Stalling could be a lot of things. How is your sleep? How is your workout structured... are you benching 1x, 2x, 3x/week? Where in the lift are you weak and what accessories are you doing to build those weak points? If you don't address those no amount of calories will help.
When I bulk my net intake is probably about 2600-2700. I do about 2900-3000 but I do cardio year round. Helps keep weight off and keeps me healthy. So yea you could probably make do with 2500 calories a day, not 3500.
My muscles def look bigger and there is a lot more detail and definition. Beats being fat any day.
In my opinion mass shouldn't be the goal. You can be 195, 225, 305lbs and still only be able to DB bench 52.5. Doesn't make sense. If I were you I would focus on being able to hit the following:
Bench press- 1 x body weight for 3 sets of 8-10
Chinups- 1x body weight for 3 sets of 8-10
Squats- 1.5x body weight for 3 sets of 8-10
Deadlifts- 1.5x body weight for 3 sets of 4-5
Will be way easier to hit that at what's probably your ideal bodyweight right now which I would guess would be about 160-165, and you will look bigger and better too. You don't need to gorge and get fat and nasty to get strong... all that getting up to 195 fast will do for you is add that many more lbs you will have to cut.

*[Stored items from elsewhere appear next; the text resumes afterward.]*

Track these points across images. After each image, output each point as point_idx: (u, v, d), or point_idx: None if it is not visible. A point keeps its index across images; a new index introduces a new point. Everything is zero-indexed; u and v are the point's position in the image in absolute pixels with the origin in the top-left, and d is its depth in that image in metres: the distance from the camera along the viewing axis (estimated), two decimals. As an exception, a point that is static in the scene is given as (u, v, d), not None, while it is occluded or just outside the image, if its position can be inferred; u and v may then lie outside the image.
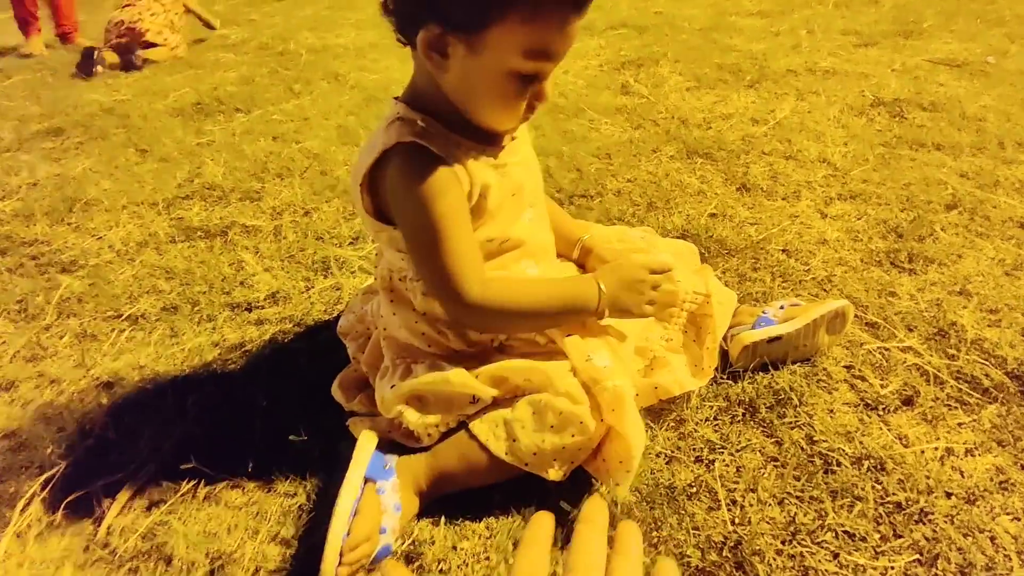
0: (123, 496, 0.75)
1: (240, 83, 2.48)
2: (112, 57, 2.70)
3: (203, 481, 0.77)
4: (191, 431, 0.85)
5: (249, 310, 1.09)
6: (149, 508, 0.75)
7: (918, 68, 2.19)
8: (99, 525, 0.73)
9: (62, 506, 0.75)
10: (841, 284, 1.06)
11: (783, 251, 1.16)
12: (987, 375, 0.84)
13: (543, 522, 0.30)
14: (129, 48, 2.66)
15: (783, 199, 1.36)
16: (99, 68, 2.60)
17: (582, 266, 0.89)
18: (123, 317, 1.10)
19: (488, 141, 0.68)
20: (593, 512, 0.30)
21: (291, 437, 0.81)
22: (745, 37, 2.74)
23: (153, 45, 2.72)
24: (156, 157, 1.79)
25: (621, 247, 0.91)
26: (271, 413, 0.86)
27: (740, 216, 1.30)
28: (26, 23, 3.08)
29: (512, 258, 0.74)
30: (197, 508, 0.74)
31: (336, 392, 0.85)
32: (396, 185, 0.64)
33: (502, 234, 0.71)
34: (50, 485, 0.78)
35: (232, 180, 1.60)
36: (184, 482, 0.77)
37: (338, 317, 1.02)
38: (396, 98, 0.69)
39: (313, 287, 1.14)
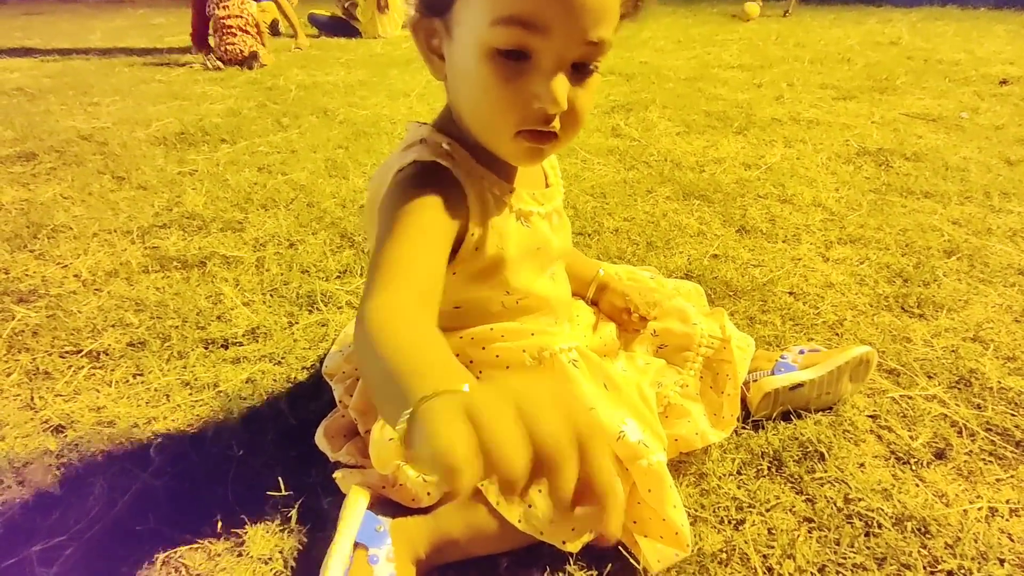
0: (61, 565, 0.64)
1: (226, 115, 2.43)
2: (268, 59, 3.50)
3: (162, 544, 0.67)
4: (151, 484, 0.74)
5: (225, 347, 1.00)
6: (94, 579, 0.64)
7: (896, 121, 2.26)
8: (32, 600, 0.61)
9: (-11, 576, 0.64)
10: (853, 329, 1.02)
11: (790, 294, 1.13)
12: (1018, 427, 0.80)
13: None
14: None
15: (783, 242, 1.35)
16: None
17: (595, 303, 0.83)
18: (83, 353, 1.00)
19: (517, 183, 0.62)
20: None
21: (268, 492, 0.72)
22: (729, 88, 2.83)
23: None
24: (134, 185, 1.71)
25: (631, 284, 0.86)
26: (246, 463, 0.77)
27: (742, 258, 1.27)
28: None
29: (532, 318, 0.68)
30: (153, 578, 0.63)
31: (320, 440, 0.76)
32: (388, 192, 0.52)
33: (523, 289, 0.64)
34: (-23, 549, 0.67)
35: (214, 210, 1.52)
36: (138, 547, 0.66)
37: (324, 356, 0.93)
38: (421, 123, 0.62)
39: (297, 323, 1.06)
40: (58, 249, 1.34)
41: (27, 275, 1.23)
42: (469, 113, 0.54)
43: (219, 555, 0.66)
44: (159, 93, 2.85)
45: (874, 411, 0.83)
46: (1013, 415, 0.82)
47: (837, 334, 1.01)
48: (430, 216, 0.51)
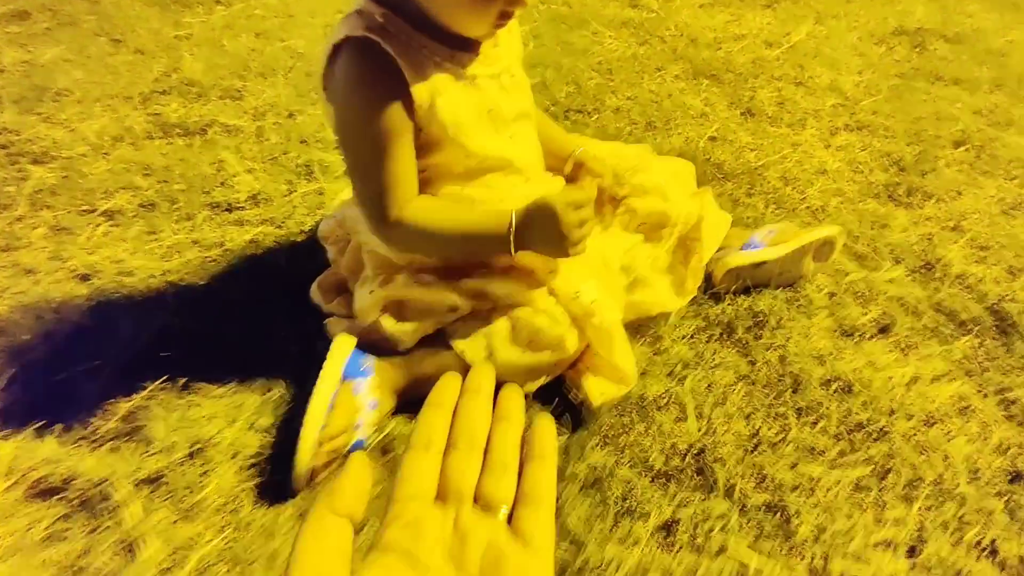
0: (103, 380, 0.76)
1: (221, -28, 2.29)
2: None
3: (182, 371, 0.78)
4: (170, 324, 0.84)
5: (229, 210, 1.06)
6: (129, 393, 0.76)
7: (948, -4, 2.05)
8: (80, 406, 0.74)
9: (41, 387, 0.76)
10: (835, 214, 1.04)
11: (781, 179, 1.13)
12: (966, 308, 0.85)
13: (449, 384, 0.29)
14: None
15: (788, 126, 1.31)
16: None
17: (573, 180, 0.86)
18: (99, 212, 1.07)
19: (459, 46, 0.62)
20: (477, 382, 0.29)
21: (270, 334, 0.81)
22: (769, -48, 2.53)
23: None
24: (131, 48, 1.67)
25: (614, 162, 0.88)
26: (251, 310, 0.86)
27: (741, 141, 1.25)
28: None
29: (497, 177, 0.71)
30: (176, 396, 0.75)
31: (315, 293, 0.84)
32: (339, 87, 0.60)
33: (480, 151, 0.66)
34: (29, 368, 0.79)
35: (212, 77, 1.50)
36: (163, 372, 0.78)
37: (320, 222, 0.99)
38: None
39: (295, 190, 1.11)
40: (64, 113, 1.36)
41: (38, 138, 1.27)
42: (439, 4, 0.56)
43: (230, 383, 0.77)
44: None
45: (833, 289, 0.88)
46: (965, 297, 0.86)
47: (818, 219, 1.03)
48: (395, 113, 0.59)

Trust me, I've been there... I'm putting up damn near the same numbers now at 185 vs when I was 215-220. What weight do you think I would look better at? Just some food for thought... don't let lifting be an excuse to get fat. It's not worth it.
Workout plan looks pretty good. I would think about trying to hit all upper body parts 2x/week. Easiest way to do that would be a full upper body workout. Something like:
Bench/chinups or lat pull downs
Military press/ cable rows
Tricep pushdowns/curls/lateral raises
You will make gains way faster and have better recovery hitting shyt 2x/week. In my experience anyway.
Yea that should workI've been meaning to add a 5th day in. So 3 sets of 5 of those exercises you think is good?